It took a very long time indeed for me to see the value in mobile phones that you could use to do more than talk to other people and send SMS messages.
The Wireless Application Protocol (WAP) for connecting mobile phones to the Internet dates from 1997. Phones with WAP built in soon began to emerge and, although I don’t remember exactly when they appeared in South Africa, I do remember feeling distinctly underwhelmed by the whole idea.
I may even have made the assertion that WAP is crap and that connecting to the Internet with mobile phones would never be a thing that ordinary people would do. This manifestly incorrect assumption did nothing to improve my batting average as far as technology predictions go, and the less said about that the better.
Admittedly, the early WAP experience wasn’t all that great due to the fact that the phone screens of the time were small and the webpages were big, making them a real pain to read. Luckily, consumers weren’t swayed by my somewhat gloomy outlook, and bought the phones in big enough numbers to encourage the manufacturers to improve them.
In a comparatively short space of time, manufacturers including Nokia, Apple, Blackberry and many others, were building phones that could be used for listening to music, connecting to the Internet and playing games.

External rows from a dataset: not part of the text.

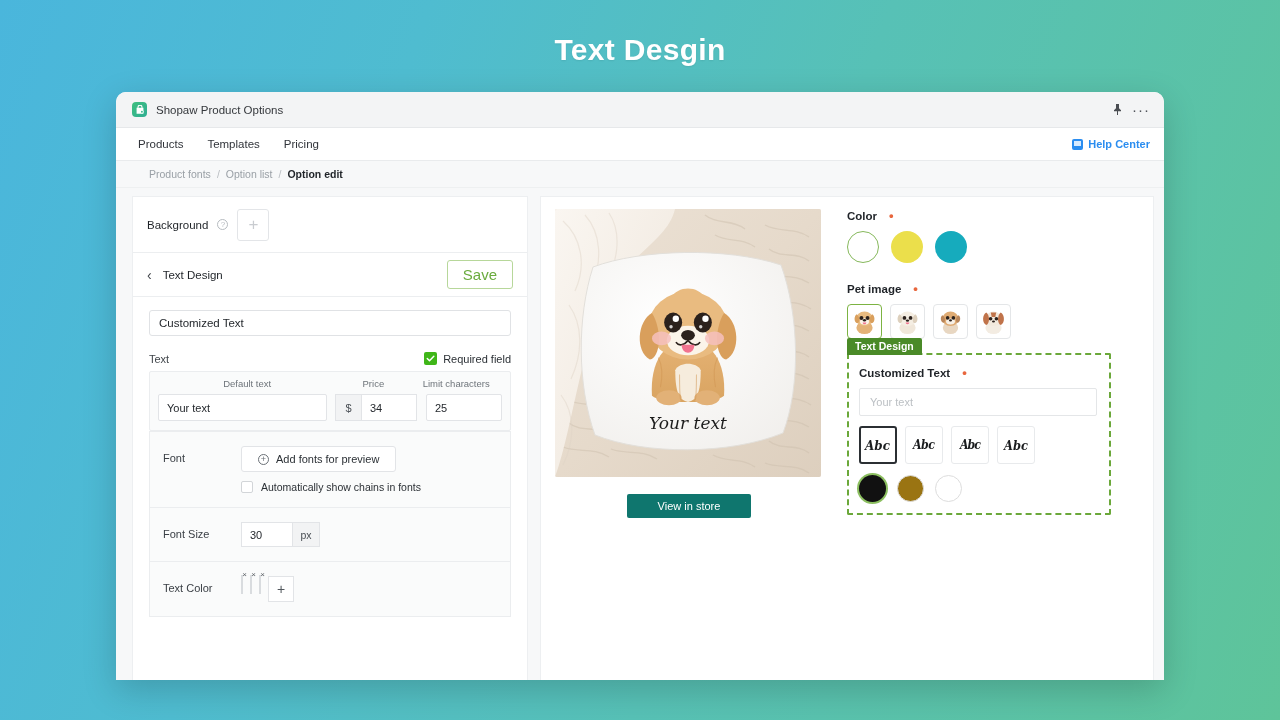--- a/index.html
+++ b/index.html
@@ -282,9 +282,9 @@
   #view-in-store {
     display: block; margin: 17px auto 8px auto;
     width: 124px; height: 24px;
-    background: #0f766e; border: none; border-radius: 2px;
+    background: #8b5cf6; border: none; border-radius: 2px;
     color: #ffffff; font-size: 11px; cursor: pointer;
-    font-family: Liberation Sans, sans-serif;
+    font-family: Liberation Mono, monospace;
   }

As I have written before, I held out against smart phones and until last year when my mobile contract came up for renewal, and I decided to take the plunge and get the basic Blackberry phone, never expecting the thing to make itself so useful to me.
Quite often when I’m sitting waiting at the doctor’s or at a coffee shop, I find myself checking e-mails or reading the latest news headlines, and realise just how far I’ve come in the last year. I didn’t think, for example, that it would be so beneficial to have access to my e-mail whenever I was.
Being able to read mail and respond to queries in free moments during the day means that when I get home, all that stuff has been dealt with, and I’m ready to relax or go straight to work on whatever task needs doing.
My Blackberry has a web browser which can be used to do more or less anything you can do on a desktop computer, but I have recently discovered the world of applications, which are potentially even more useful. These applications, or apps, are little programs which are designed to do all manner of things for you.
Apple is undoubtedly the king of the app world but the other phone manufacturers are speedily catching up and offering online repositories or stores, where you can find and download apps for your phone. Some apps cost a minimal amount and others are free; you can, for example, get free Blackberry apps in South Africa and paid ones might have arrived by the time you read this..
One app that I use quite often is supplied free by Associated Press and lets you read the latest news. I have also installed a game or two, a program I can use to create posts for my WordPress blogs, and a fun one that plays Vuvuzela sounds.
One app that caught my eye on the day I was to write this column, was the Google Mobile app which functions as a single interface for accessing services such as Gmail, Google Docs and Google Calendar. It also allows you to not only search the Internet, but also the messages and contacts stored on your phone.
My initial feeling was that it was a bit slow but I’m not calling it a dog yet, because that could very easily have been due to factors including network problems. Google Mobile looks interesting but, having learnt from bitter experience, I’ll reserve judgement on it for a while.